Co zrobić
Dopisz dalszy ciąg tekstu o wrażeniach z gry Ingress, zaczynając od miejsca po jego ostatnim zdaniu.

Gra Ingress – wrażenia

W Ingress grałem od początku października 2014 do początku stycznia 2015, czyli bity kwartał. Intensywność różna, choć najwyżej umiarkowana. Żadnych wielkich zrywów, maratonów itp. Ostatecznie osiągnąłem poziom 7 (i pół) z 16 aktualnie dostępnych w grze. Kiedyś było 8 poziomów. Wydaje mi się, że tyle wystarczy, by wyrobić sobie zdanie o produkcie.

Logo Ingress

Źródło: https://pl.wikipedia.org/wiki/Plik:Ingress_Logo_vector.svg

Czym jest Ingress?

Ingress – gra z gatunku MMO w systemie rzeczywistości rozszerzonej – tako rzecze Wikipedia w artykule nt. Ingress. I zasadniczo ma rację, bo nic dodać, nic ująć, ale własnymi słowami: gracze dzielą się na dwie drużyny (frakcje; Resistance i Enlightened) i działają za pośrednictwem urządzeń wyposażonych w GPS i dostęp do internetu (czytaj: smartfon) w wirtualnym świecie nałożonym na rzeczywisty. Działania graczy sprowadzają się do interakcji przy użyciu wirtualnego sprzętu z wirtualnymi portalami, umieszczonymi na interesujących bądź przynajmniej charakterystycznych elementach rzeczywistych (tablica, pomnik, most, grafitti, rzeźba itp.).

Fragmenty zapisów

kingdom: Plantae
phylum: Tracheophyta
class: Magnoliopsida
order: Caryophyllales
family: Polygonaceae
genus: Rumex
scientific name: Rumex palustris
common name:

* * *

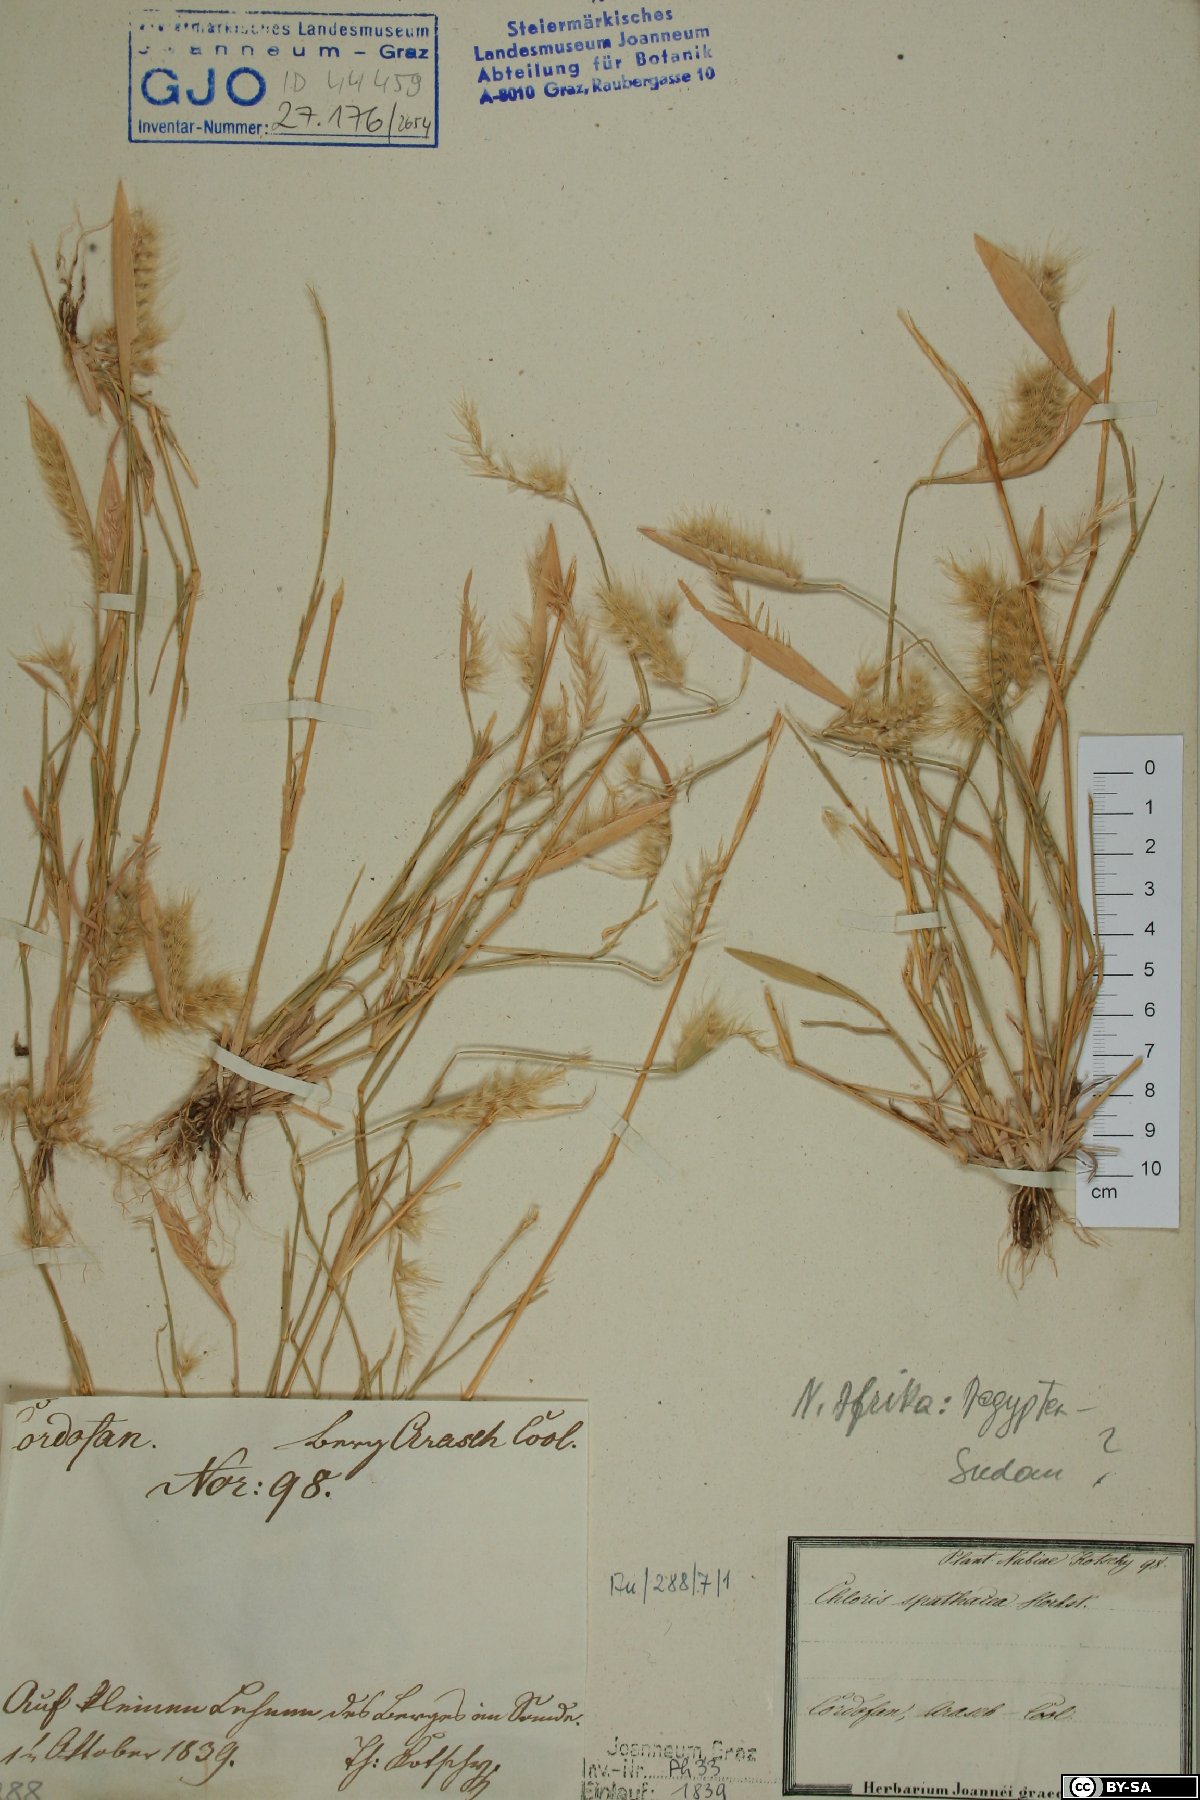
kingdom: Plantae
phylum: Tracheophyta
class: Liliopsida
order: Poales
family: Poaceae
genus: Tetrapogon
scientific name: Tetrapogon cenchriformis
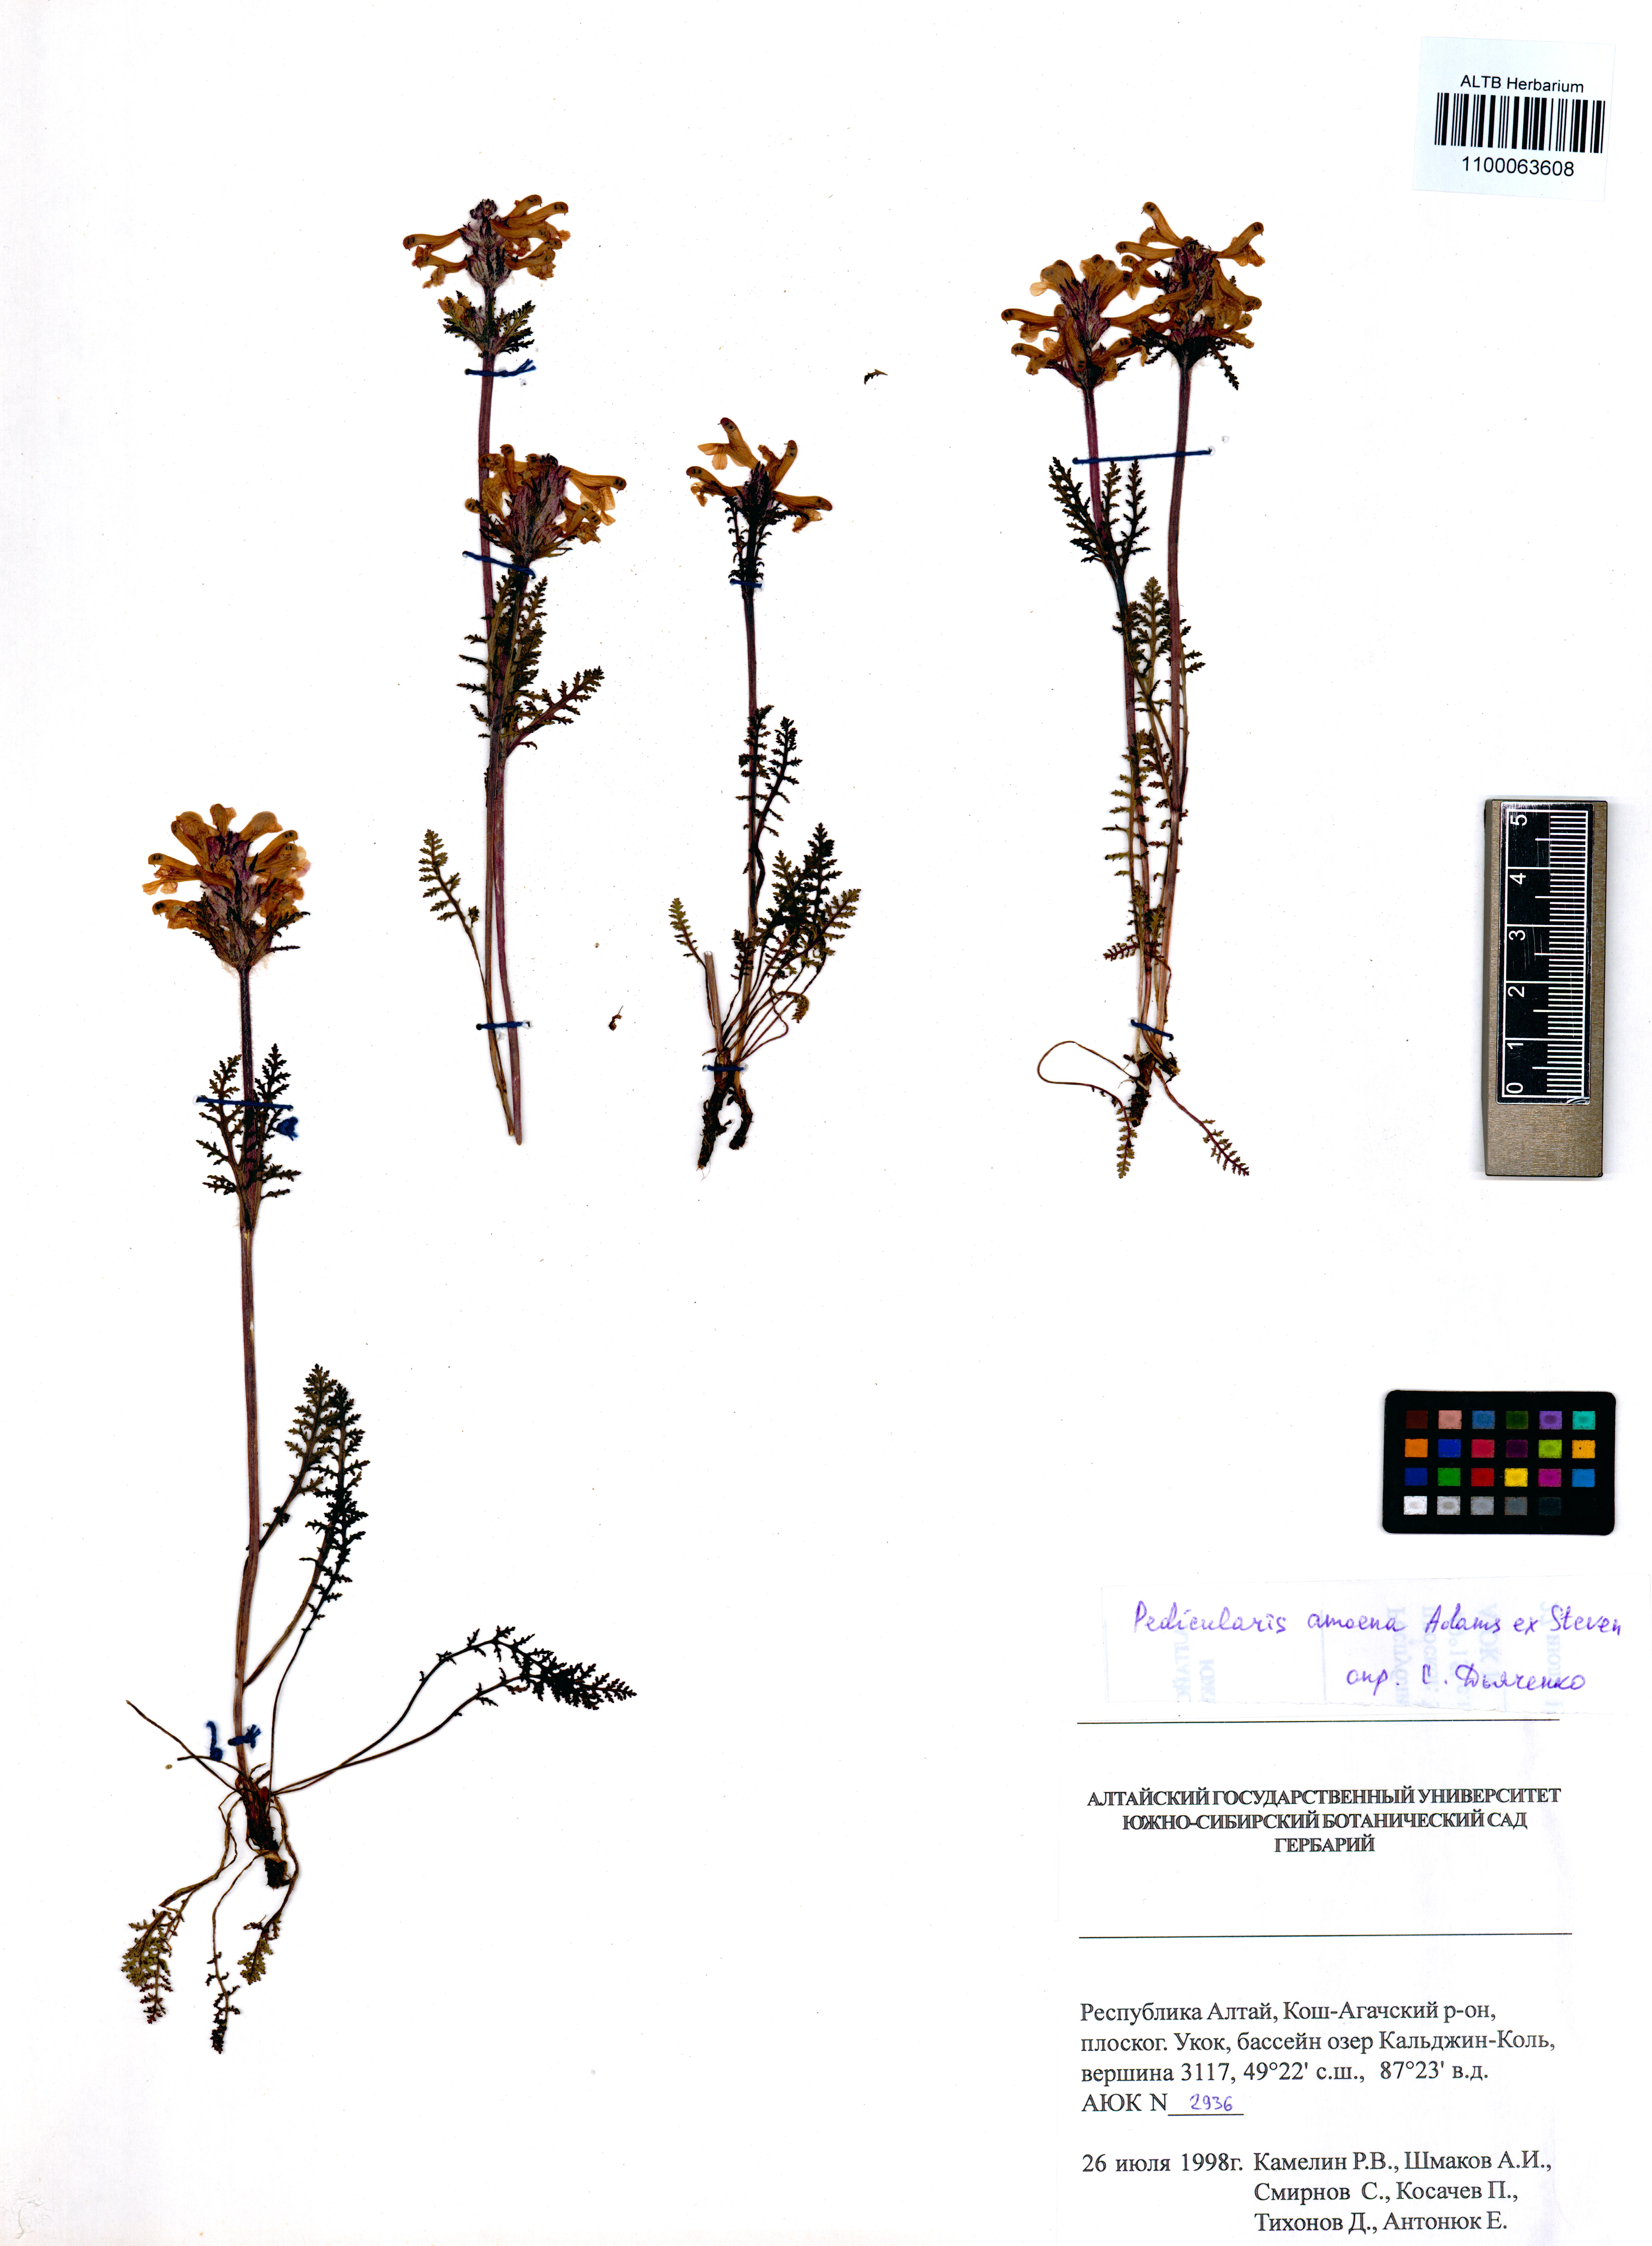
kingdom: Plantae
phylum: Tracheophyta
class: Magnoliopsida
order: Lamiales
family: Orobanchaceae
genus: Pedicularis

---

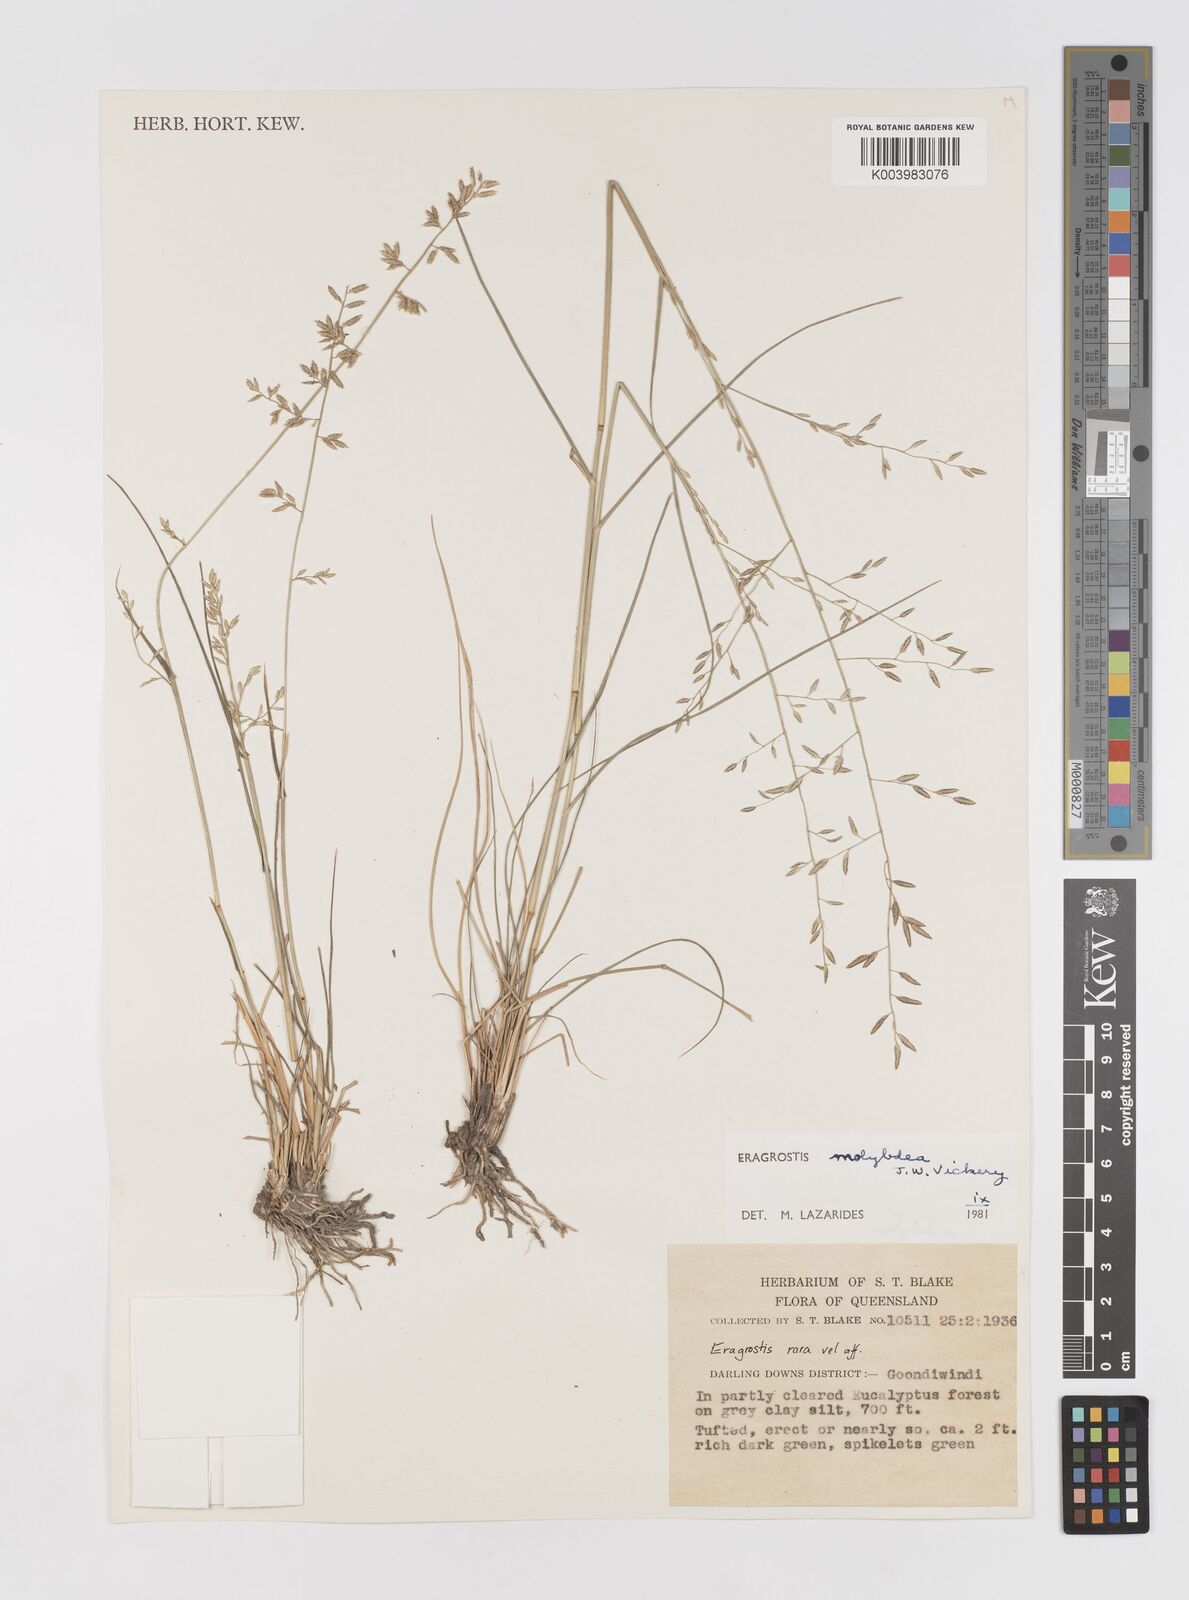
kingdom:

Odpowiedź do ćwiczenia
Gra jest tak skonstruowana, że nie ma konkretnego celu ani zakończenia. Ogólnie chodzi o to, żeby nasza frakcja zdobywała (w danym okresie/etapie) więcej punktów, niż frakcja przeciwna. Gracz poruszając się w świecie (rzeczywistym) zdobywa punkty akcji, które może wykorzystać do rozbudowy portali, linków (połączenia portali) lub pól (obszary ograniczone linkami) swojej frakcji lub niszczenia portali (linków, pól) frakcji przeciwnej. Jak widać, by móc działać wystarczy połazić po mieście, a przy odpowiednim balansie gra może trwać w nieskończoność. Sprytne.

Dodatkowo dochodzi element gamifikacji – poziomy, odznaki, osiągnięcia, statystyki, w tym także dotyczących działań w świecie realnym (np. ilość przebytych km w danym okresie czasu). Trzeba przyznać, że całość gry jest dobrze przemyślana i wciąga.

Jak grać w Ingress?

Kilka szybkich i ważnych porad dla początkujących, których nie znałem, gdy zaczynałem grać:

  • odległość od portalu w momencie stawiania rezonatora ma znaczenie – im dalej, tym lepiej, bo trudniej zniszczyć taki portal,
  • długość tworzonych linków nie ma znaczenia dla punktacji,
  • wielkość tworzonych nie ma znaczenia dla punktacji.

Więcej porad znajdziesz na stronie Ingress Resistance Poznań.

Jak można to wykorzystać?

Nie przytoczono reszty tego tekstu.